He serves as the traditional prime minister for the Zulu nation which lost King Goodwill Zwelithini in March.
The 72-year-old monarch, who died from diabetes-related complications, had six wives and at least 26 children.
Some family members did not support the new monarch King Misuzulu KaZwelithini, who was announced as the successor to the throne last month amid a family feud.
One faction of the family had nominated another prince as successor - Prince Simakade Zulu - and had written a letter asking for him to be accorded security as a king, Chief Buthelezi said.
The succession conflict was so serious it would have resulted to war “had we not achieved this stage of constitutional development as a country”, Chief Buthelezi said on Thursday.
“It appears that the battle lines in this conflict have been drawn, as far as I am concerned. We felt therefore that the nation should be informed so that they might judge for themselves who is right and who is wrong in this conflict,” he told a media briefing.

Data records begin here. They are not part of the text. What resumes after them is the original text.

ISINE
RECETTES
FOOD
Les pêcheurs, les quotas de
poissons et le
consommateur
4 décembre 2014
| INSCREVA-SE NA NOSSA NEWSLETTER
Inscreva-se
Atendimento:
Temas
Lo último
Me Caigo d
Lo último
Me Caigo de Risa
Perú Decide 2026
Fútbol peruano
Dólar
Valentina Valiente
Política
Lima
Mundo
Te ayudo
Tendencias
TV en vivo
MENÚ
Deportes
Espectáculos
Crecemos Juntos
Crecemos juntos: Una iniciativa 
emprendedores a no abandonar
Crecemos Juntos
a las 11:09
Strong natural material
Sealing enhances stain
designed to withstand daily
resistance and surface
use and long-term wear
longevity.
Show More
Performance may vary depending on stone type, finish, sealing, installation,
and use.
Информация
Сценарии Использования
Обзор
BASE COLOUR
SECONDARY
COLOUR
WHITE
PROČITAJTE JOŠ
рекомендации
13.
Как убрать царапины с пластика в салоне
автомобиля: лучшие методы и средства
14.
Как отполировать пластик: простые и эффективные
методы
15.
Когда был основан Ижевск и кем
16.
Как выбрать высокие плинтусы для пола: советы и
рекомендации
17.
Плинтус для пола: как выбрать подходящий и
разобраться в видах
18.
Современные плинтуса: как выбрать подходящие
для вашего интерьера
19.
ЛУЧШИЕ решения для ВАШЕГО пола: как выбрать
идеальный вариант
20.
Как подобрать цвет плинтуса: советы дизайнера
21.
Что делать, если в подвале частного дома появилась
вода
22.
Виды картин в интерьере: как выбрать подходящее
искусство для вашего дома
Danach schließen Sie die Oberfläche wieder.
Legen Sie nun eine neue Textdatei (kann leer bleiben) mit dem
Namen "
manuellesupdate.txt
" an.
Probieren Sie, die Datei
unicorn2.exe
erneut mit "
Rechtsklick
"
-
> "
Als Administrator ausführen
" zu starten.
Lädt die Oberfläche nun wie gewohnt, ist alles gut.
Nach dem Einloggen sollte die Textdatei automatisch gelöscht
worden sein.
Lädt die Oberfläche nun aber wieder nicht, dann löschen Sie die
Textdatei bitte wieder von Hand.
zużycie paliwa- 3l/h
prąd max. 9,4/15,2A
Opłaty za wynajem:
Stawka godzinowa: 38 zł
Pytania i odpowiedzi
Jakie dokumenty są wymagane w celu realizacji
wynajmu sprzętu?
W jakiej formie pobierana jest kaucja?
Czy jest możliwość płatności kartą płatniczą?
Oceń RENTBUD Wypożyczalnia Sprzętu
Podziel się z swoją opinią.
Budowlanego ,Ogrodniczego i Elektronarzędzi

He denied that he was sowing conflict among members of the royal family, saying he did not choose the king.
“I am quite flabbergasted to hear that accusation as it is the will that was read that named our present king as the heir and it was not myself,” state broadcaster SABC quoted him as saying.
“Even if there was no will, automatically the heir would still have been the present king, Misuzulu, because he comes from the house of the chief wife who is the daughter of his majesty King Sobhuza II,” he added.
Zwelithini was the longest-reigning Zulu monarch, having served on the throne for almost 50 years.